JOB ITEM
Copy the material below exactly as it appears, keeping only the text and leaving out the pictures.
....
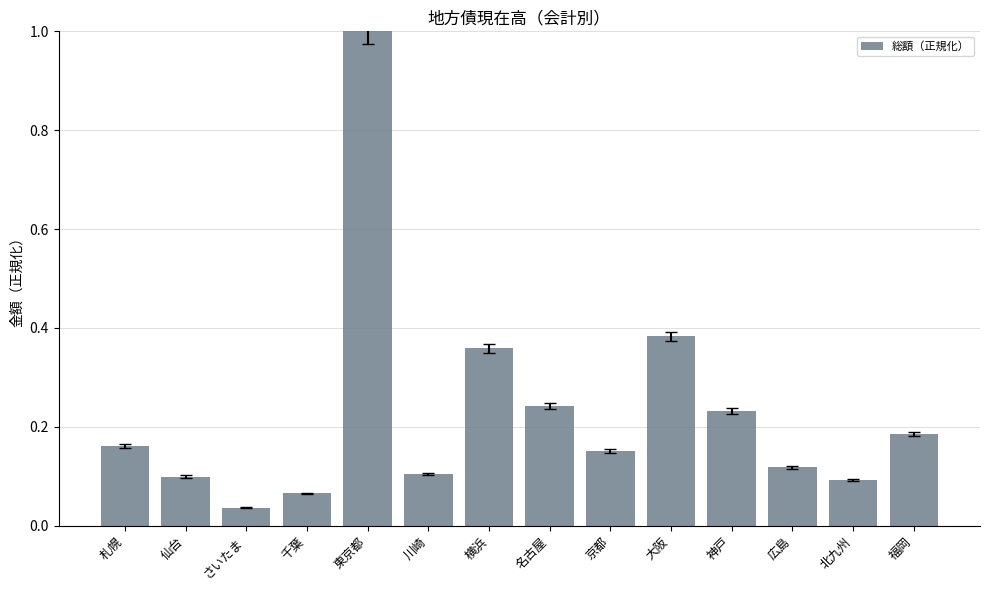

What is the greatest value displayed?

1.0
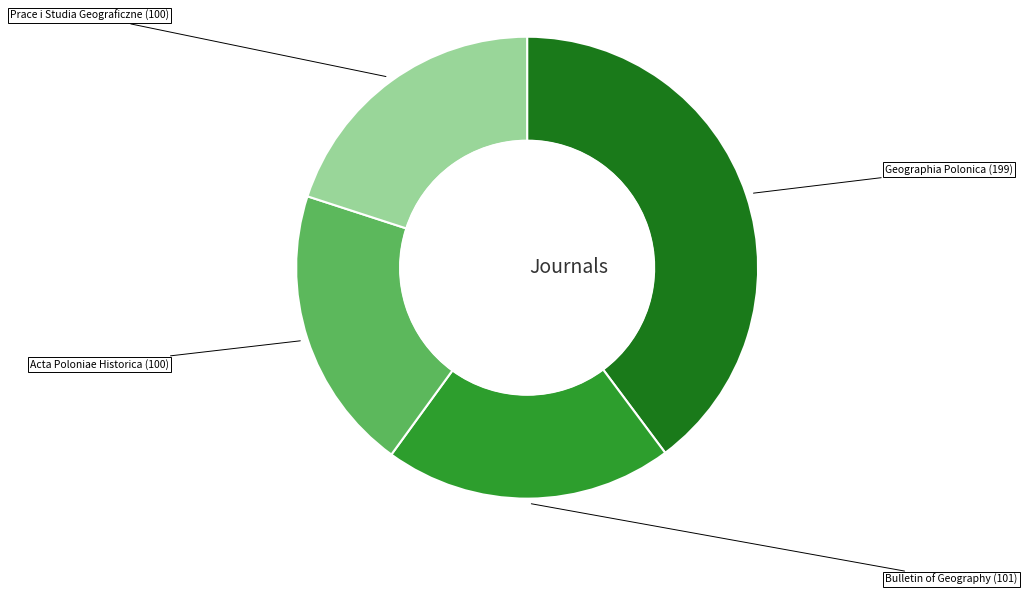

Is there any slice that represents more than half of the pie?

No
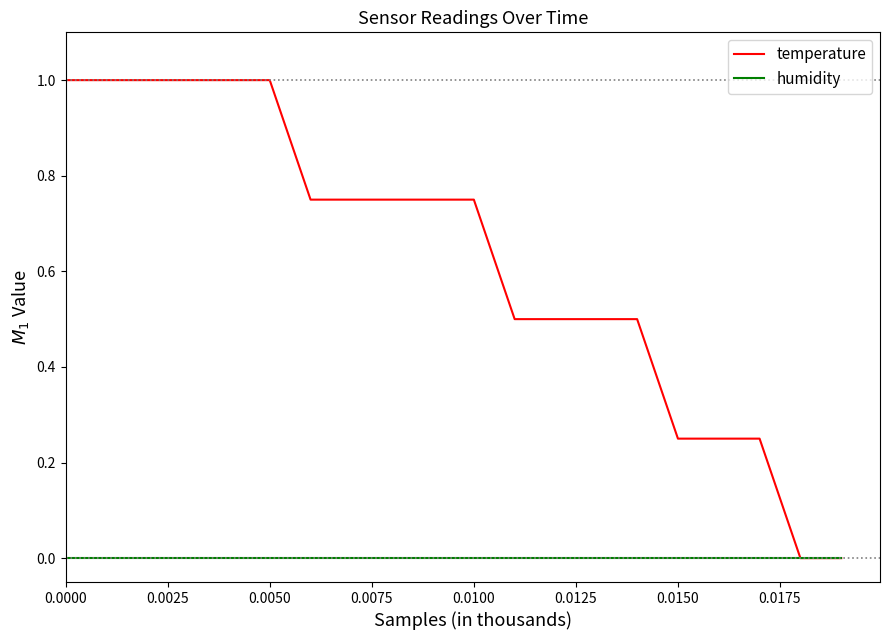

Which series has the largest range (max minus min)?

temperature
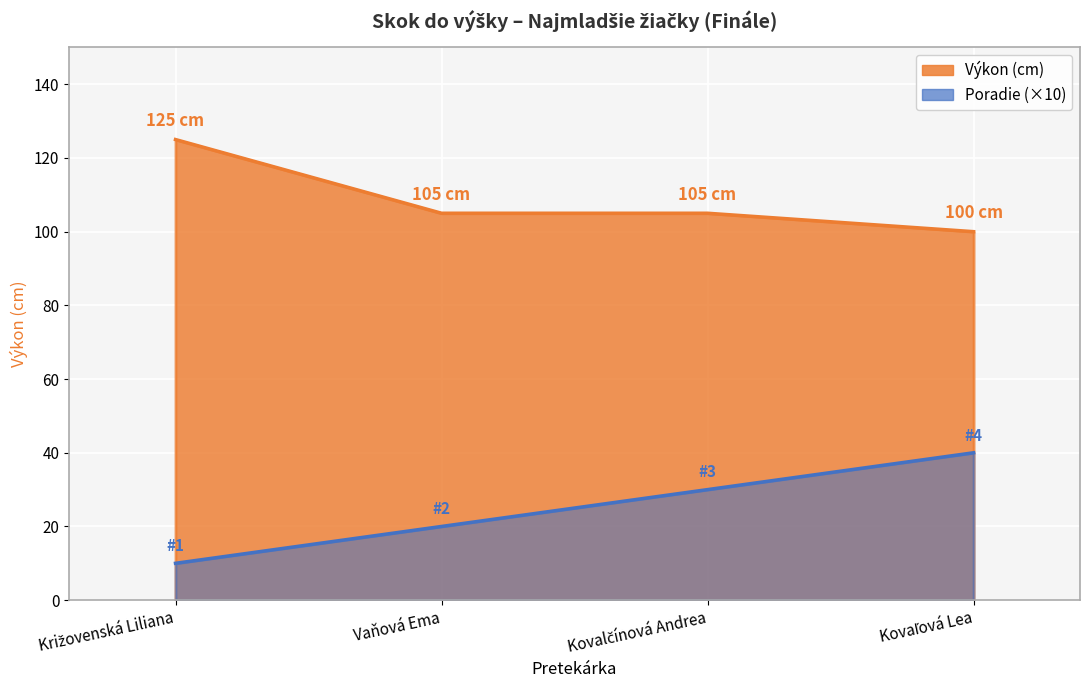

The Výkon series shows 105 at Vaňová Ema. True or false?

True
....
TASK RESPONSE
What is the greatest value displayed?

1.0

Is there any slice that represents more than half of the pie?

No

Which series has the largest range (max minus min)?

temperature

The Výkon series shows 105 at Vaňová Ema. True or false?

True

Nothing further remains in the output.